Copyright Disclaimer. Under Section 107 of the Copyright Act 1976, allowance is made for “fair use” for purposes such as criticism, comment, news reporting, teaching, scholarship, and research. Fair use is a use permitted by copyright statute that might otherwise be infringing. Non-profit, educational or personal use tips the balance in favor of fair use.

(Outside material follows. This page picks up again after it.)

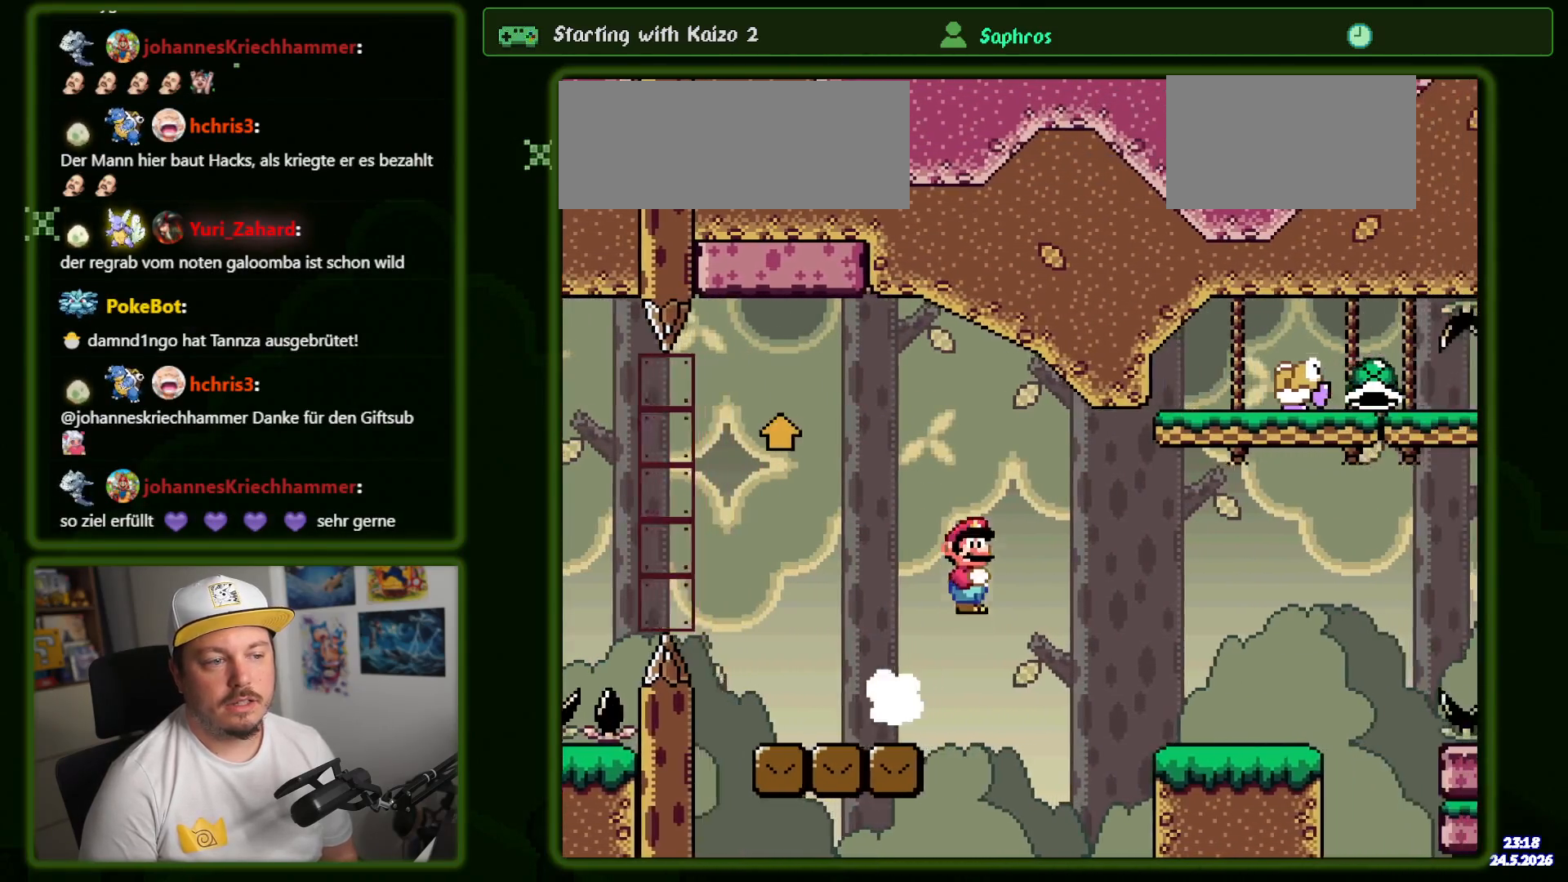
{"buttons": ["Y", "DPAD_RIGHT"], "events": [[67, "B", "down"], [250, "B", "up"]]}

Clerk Takes the Fight to Robbers with Bats

This clerk wasn’t having it against these robbers, and his attitude is exemplary! If you have Attitude, Skills, and Plan in place, you can overcome when danger comes your way.

 

If you value what we do at ASP, would you consider becoming an ASP Patron Member to support the work it takes to make the narrated videos like this clerk who takes the fight to these robbers? https://get-asp.com/patron gives the details and benefits.

 

Find a good instructor in your area and get some training: https://get-asp.com/directory

 

 

There are multiple news stories on this one. https://get-asp.com/apoa and https://get-asp.com/y80u are the basics; https://get-asp.com/1zoj gives more on the car used.

 

What does this video teach us about defending ourselves against robbers?

 

  1. We must never settle for being able to protect ourselves against a lone attacker because of how common multiple attacker engagements are. Rats travel in packs, so we must always be prepared to face multiple attackers!

 

  1. One of the challenges that is more and more common with multiple attackers is the concept of a “trailing accomplice.” What we see fairly often is a point man/gun man who launches the attack, and a trailing accomplice who observes from a distance and comes in when it’s time to secure what they’re after or after they identify any resistance. Just because you don’t see multiple attackers at the beginning of an encounter doesn’t mean they’re not there, so if you’re in a defensive encounter expect there to be multiple attackers.

 

  1. Against multiple attackers every self-defender must know and train and practice that it’s death to focus on one too much. When every attacker is an equal threat, we practice the “Boarding House Rules” that everyone gets firsts before anyone gets seconds. If possible, stack the attackers one behind the other rather than getting between them, because if you get between them then one will have your back. It’s better if possible to work to the outside of the group and keep one between you and the others. When they’re not equal threats (like a gun man/grab man combination), the key is to be able to address the bigger threat until it’s no longer the bigger threat and then transition to whatever the biggest threat is.

 

  1. The first and most foundational part of Active Self Protection’s defensive strategy of “Attitude, Skills, Plan” is Attitude. You must cultivate the attitude that you are responsible for your own self-protection and you are the primary agent in your own rescue. You and only you can choose to cultivate an attitude that no one has the right to harm you or your loved ones and you have a right and a responsibility to stop anyone who threatens to harm you and yours.

 

  1. We tend (rightly) to focus on purpose-built force multipliers like firearms, knives, batons, etc. as self-defenders, but sometimes those aren’t available. While we always have our natural weapons (our body parts and empty-handed skills), we shouldn’t neglect environmental weapons that we might find at hand as well! Environmental weapons are force multipliers that aren’t necessarily designed to be used as defensive tools, but can be if necessary. For instance, a chair can become a barricade. A fruit knife can be used for personal protection. A flashlight can be used as a baton. Environmental weapons may not be as much force multiplication as purpose-built force multipliers, but in a pinch they might be all you have!

 

There are 3 additional lessons for Patron Members and 3 class starters for Instructors from this video, so please join us in those programs to see them!

 

Attitude. Skills. Plan.

 

(music in the outro courtesy of Bensound at http://www.bensound.com)

 

 

 

Copyright Disclaimer. Under Section 107 of the Copyright Act 1976, allowance is made for “fair use” for purposes such as criticism, comment, news reporting, teaching, scholarship, and research. Fair use is a use permitted by copyright statute that might otherwise be infringing. Non-profit, educational or personal use tips the balance in favor of fair use.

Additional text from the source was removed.